"A Passion for Justice"
Few people are more qualified to address some of the key threats facing our country than Morris Dees. He has successfully tracked and fought domestic terrorists for 20 years. He knows what America faces in the war against terrorism. He also has a powerful tolerance message to stem the tide of hate crimes. His message is one of hope, and of turning this tragedy into America’s finest hour.
Over the course of his career, Dees has done much to promote diversity. His efforts have resulted in many achievements, including the Civil Rights Memorial and successful lawsuits against hate groups such as the Ku Klux Klan and Aryan Nations that have imprisoned perpetrators of hate crimes and increased awareness of radical militias.
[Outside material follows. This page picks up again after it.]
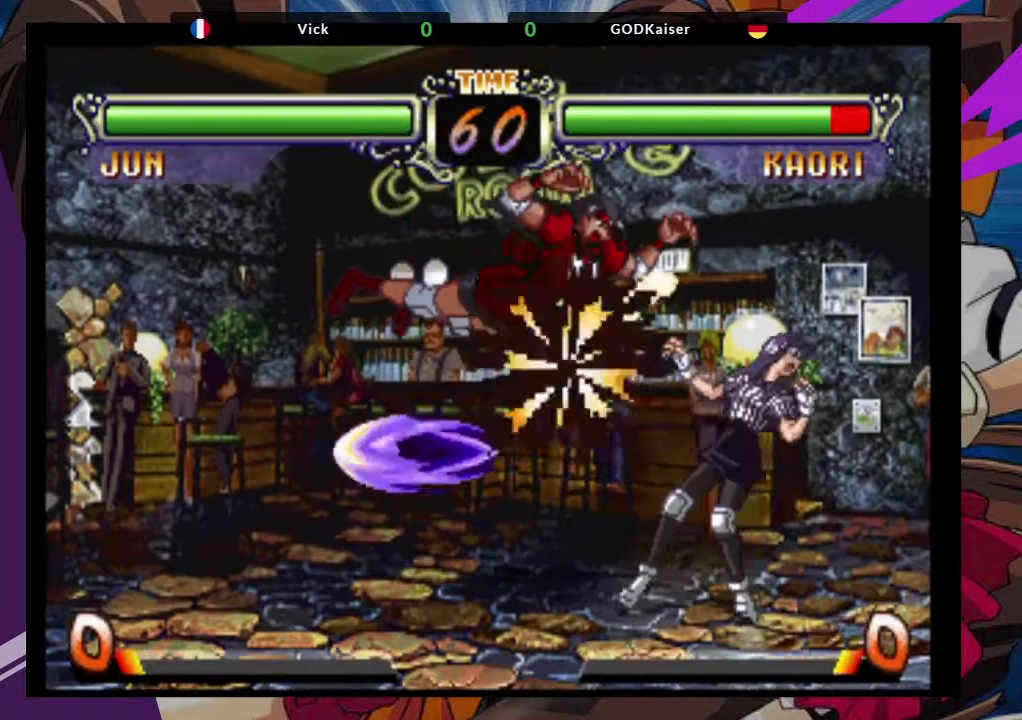
{"buttons": [], "left_stick": "right", "events": [[67, "left_stick", "down-left"], [233, "SQUARE", "down"], [383, "SQUARE", "up"], [500, "left_stick", "right"]]}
He is chief trial counsel for The Southern Poverty Law Center, a nonprofit group he co-founded in 1971, which specializes in lawsuits involving civil rights violations, domestic terrorists, and racially motivated crimes.
When Klan members lynched an African-American man in Mobile, Alabama in 1981, civil rights lawyer Dees—and the Southern Poverty Law Center he founded—launched a historic lawsuit.
In 1990, Dees won a verdict for the family of an Ethiopian murdered by Skinheads in Oregon. In 1998, he obtained a verdict against the Christian Knights of the Ku Klux Klan for the burning of the Macedonia Baptist Church in South Carolina. In 2000, he won a verdict that bankrupted the Aryan Nations in Idaho.
Dees’ success has not been limited to his work for the Center. In 1972, he was Democratic presidential nominee George McGovern’s finance director. He also served as former President Jimmy Carter’s national finance director in 1976 and as national finance chairman for Senator Ted Kennedy’s 1980 presidential campaign.
As a frequent university speaker, Dees devotes much of his time to educating students about the civil rights movement.
Using the law like a sword, Dees continues his battles as chief trial counsel and chair of the executive committee for the Center. He has devoted his time to developing ideas for “Teaching Tolerance,” the Center’s well-regarded education project.